§ **Work instructions**: Which lines run from the one containing "Task: Somewhere in" to the end of the listing below? Write them out exactly, both ends included, with nothing else.

§ **Data supplied**:
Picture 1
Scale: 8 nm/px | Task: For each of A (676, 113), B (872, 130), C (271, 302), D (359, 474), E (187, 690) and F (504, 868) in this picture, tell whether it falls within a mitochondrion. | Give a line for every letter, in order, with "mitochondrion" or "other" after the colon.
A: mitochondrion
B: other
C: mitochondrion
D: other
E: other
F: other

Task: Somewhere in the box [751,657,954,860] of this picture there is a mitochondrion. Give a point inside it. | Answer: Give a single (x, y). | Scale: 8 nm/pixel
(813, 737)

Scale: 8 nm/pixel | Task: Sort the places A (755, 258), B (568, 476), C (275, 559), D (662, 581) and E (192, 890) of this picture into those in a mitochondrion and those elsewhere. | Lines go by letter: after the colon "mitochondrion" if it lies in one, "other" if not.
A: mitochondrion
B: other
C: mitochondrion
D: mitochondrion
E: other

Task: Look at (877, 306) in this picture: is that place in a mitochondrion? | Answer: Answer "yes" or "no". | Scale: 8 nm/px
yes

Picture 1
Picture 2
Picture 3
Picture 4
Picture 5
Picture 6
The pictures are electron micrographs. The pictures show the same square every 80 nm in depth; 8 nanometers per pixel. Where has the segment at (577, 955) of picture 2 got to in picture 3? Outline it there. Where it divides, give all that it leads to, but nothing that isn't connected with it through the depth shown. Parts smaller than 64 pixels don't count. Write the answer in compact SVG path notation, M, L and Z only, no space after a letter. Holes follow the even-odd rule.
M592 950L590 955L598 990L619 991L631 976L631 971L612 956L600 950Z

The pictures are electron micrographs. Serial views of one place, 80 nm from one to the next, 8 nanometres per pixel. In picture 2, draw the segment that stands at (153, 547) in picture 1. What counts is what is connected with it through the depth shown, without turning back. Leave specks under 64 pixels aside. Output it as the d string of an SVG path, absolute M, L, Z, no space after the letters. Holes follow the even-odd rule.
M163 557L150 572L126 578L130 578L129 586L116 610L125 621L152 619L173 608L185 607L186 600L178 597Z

§ **Result below**:
Task: Somewhere in the box [751,657,954,860] of this picture there is a mitochondrion. Give a point inside it. | Answer: Give a single (x, y). | Scale: 8 nm/pixel
(813, 737)

Scale: 8 nm/pixel | Task: Sort the places A (755, 258), B (568, 476), C (275, 559), D (662, 581) and E (192, 890) of this picture into those in a mitochondrion and those elsewhere. | Lines go by letter: after the colon "mitochondrion" if it lies in one, "other" if not.
A: mitochondrion
B: other
C: mitochondrion
D: mitochondrion
E: other

Task: Look at (877, 306) in this picture: is that place in a mitochondrion? | Answer: Answer "yes" or "no". | Scale: 8 nm/px
yes

Picture 1
Picture 2
Picture 3
Picture 4
Picture 5
Picture 6
The pictures are electron micrographs. The pictures show the same square every 80 nm in depth; 8 nanometers per pixel. Where has the segment at (577, 955) of picture 2 got to in picture 3? Outline it there. Where it divides, give all that it leads to, but nothing that isn't connected with it through the depth shown. Parts smaller than 64 pixels don't count. Write the answer in compact SVG path notation, M, L and Z only, no space after a letter. Holes follow the even-odd rule.
M592 950L590 955L598 990L619 991L631 976L631 971L612 956L600 950Z

The pictures are electron micrographs. Serial views of one place, 80 nm from one to the next, 8 nanometres per pixel. In picture 2, draw the segment that stands at (153, 547) in picture 1. What counts is what is connected with it through the depth shown, without turning back. Leave specks under 64 pixels aside. Output it as the d string of an SVG path, absolute M, L, Z, no space after the letters. Holes follow the even-odd rule.
M163 557L150 572L126 578L130 578L129 586L116 610L125 621L152 619L173 608L185 607L186 600L178 597Z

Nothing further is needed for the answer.